## SOURCE RECORDS
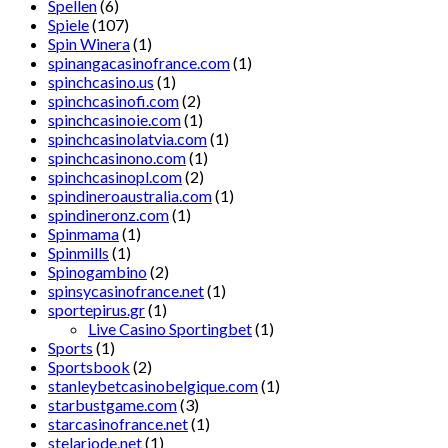
Spellen
(6)
Spiele
(107)
Spin Winera
(1)
spinangacasinofrance.com
(1)
spinchcasino.us
(1)
spinchcasinofi.com
(2)
spinchcasinoie.com
(1)
spinchcasinolatvia.com
(1)
spinchcasinono.com
(1)
spinchcasinopl.com
(2)
spindineroaustralia.com
(1)
spindineronz.com
(1)
Spinmama
(1)
Spinmills
(1)
Spinogambino
(2)
spinsycasinofrance.net
(1)
sportepirus.gr
(1)
Live Casino Sportingbet
(1)
Sports
(1)
Sportsbook
(2)
stanleybetcasinobelgique.com
(1)
starbustgame.com
(3)
starcasinofrance.net
(1)
stelariode.net
(1)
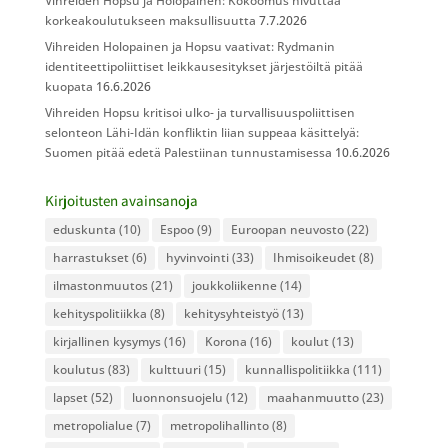
Vihreiden Hopsu ja Holopainen: Kokoomus hivuttaa
korkeakoulutukseen maksullisuutta
7.7.2026
Vihreiden Holopainen ja Hopsu vaativat: Rydmanin
identiteettipoliittiset leikkausesitykset järjestöiltä pitää
kuopata
16.6.2026
Vihreiden Hopsu kritisoi ulko- ja turvallisuuspoliittisen
selonteon Lähi-Idän konfliktin liian suppeaa käsittelyä:
Suomen pitää edetä Palestiinan tunnustamisessa
10.6.2026
Kirjoitusten avainsanoja
eduskunta
(10)
Espoo
(9)
Euroopan neuvosto
(22)
harrastukset
(6)
hyvinvointi
(33)
Ihmisoikeudet
(8)
ilmastonmuutos
(21)
joukkoliikenne
(14)
kehityspolitiikka
(8)
kehitysyhteistyö
(13)
kirjallinen kysymys
(16)
Korona
(16)
koulut
(13)
koulutus
(83)
kulttuuri
(15)
kunnallispolitiikka
(111)
lapset
(52)
luonnonsuojelu
(12)
maahanmuutto
(23)
metropolialue
(7)
metropolihallinto
(8)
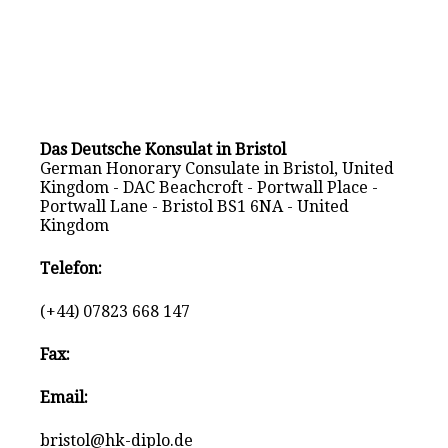
Das Deutsche Konsulat in Bristol
German Honorary Consulate in Bristol, United
Kingdom - DAC Beachcroft - Portwall Place -
Portwall Lane - Bristol BS1 6NA - United
Kingdom
Telefon:
(+44) 07823 668 147
Fax:
Email:
bristol@hk-diplo.de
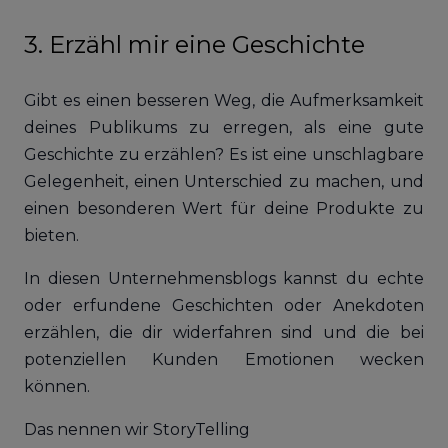
3. Erzähl mir eine Geschichte
Gibt es einen besseren Weg, die Aufmerksamkeit
deines Publikums zu erregen, als eine gute
Geschichte zu erzählen? Es ist eine unschlagbare
Gelegenheit, einen Unterschied zu machen, und
einen besonderen Wert für deine Produkte zu
bieten.
In diesen Unternehmensblogs kannst du echte
oder erfundene Geschichten oder Anekdoten
erzählen, die dir widerfahren sind und die bei
potenziellen Kunden Emotionen wecken
können.
Das nennen wir StoryTelling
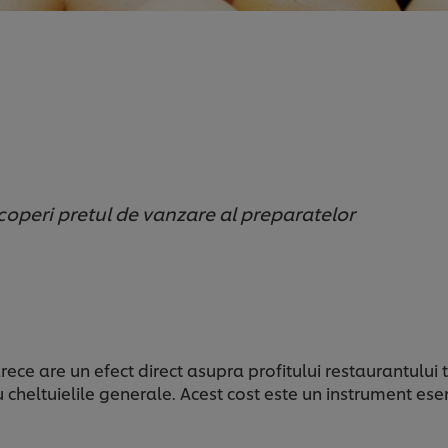
operi pretul de vanzare al preparatelor
ece are un efect direct asupra profitului restaurantului t
u cheltuielile generale. Acest cost este un instrument es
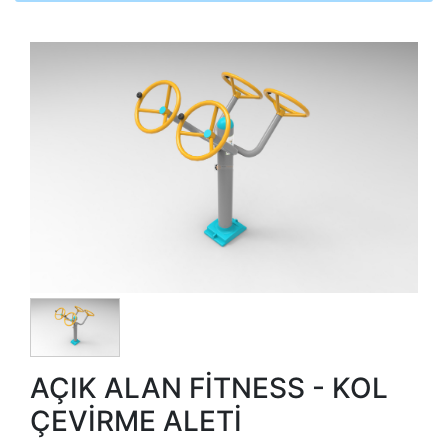
AÇIK ALAN FİTNESS - KOL
ÇEVİRME ALETİ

## EXERCISE
From the first line through the line holding "bristol@hk-diplo.de", inclusive, change every "Portwall" to "Quayside" and give those lines back with nothing else altered. Leave the pictures out.

## ANSWER TO THIS TASK
Spellen
(6)
Spiele
(107)
Spin Winera
(1)
spinangacasinofrance.com
(1)
spinchcasino.us
(1)
spinchcasinofi.com
(2)
spinchcasinoie.com
(1)
spinchcasinolatvia.com
(1)
spinchcasinono.com
(1)
spinchcasinopl.com
(2)
spindineroaustralia.com
(1)
spindineronz.com
(1)
Spinmama
(1)
Spinmills
(1)
Spinogambino
(2)
spinsycasinofrance.net
(1)
sportepirus.gr
(1)
Live Casino Sportingbet
(1)
Sports
(1)
Sportsbook
(2)
stanleybetcasinobelgique.com
(1)
starbustgame.com
(3)
starcasinofrance.net
(1)
stelariode.net
(1)
Vihreiden Hopsu ja Holopainen: Kokoomus hivuttaa
korkeakoulutukseen maksullisuutta
7.7.2026
Vihreiden Holopainen ja Hopsu vaativat: Rydmanin
identiteettipoliittiset leikkausesitykset järjestöiltä pitää
kuopata
16.6.2026
Vihreiden Hopsu kritisoi ulko- ja turvallisuuspoliittisen
selonteon Lähi-Idän konfliktin liian suppeaa käsittelyä:
Suomen pitää edetä Palestiinan tunnustamisessa
10.6.2026
Kirjoitusten avainsanoja
eduskunta
(10)
Espoo
(9)
Euroopan neuvosto
(22)
harrastukset
(6)
hyvinvointi
(33)
Ihmisoikeudet
(8)
ilmastonmuutos
(21)
joukkoliikenne
(14)
kehityspolitiikka
(8)
kehitysyhteistyö
(13)
kirjallinen kysymys
(16)
Korona
(16)
koulut
(13)
koulutus
(83)
kulttuuri
(15)
kunnallispolitiikka
(111)
lapset
(52)
luonnonsuojelu
(12)
maahanmuutto
(23)
metropolialue
(7)
metropolihallinto
(8)
Das Deutsche Konsulat in Bristol
German Honorary Consulate in Bristol, United
Kingdom - DAC Beachcroft - Quayside Place -
Quayside Lane - Bristol BS1 6NA - United
Kingdom
Telefon:
(+44) 07823 668 147
Fax:
Email:
bristol@hk-diplo.de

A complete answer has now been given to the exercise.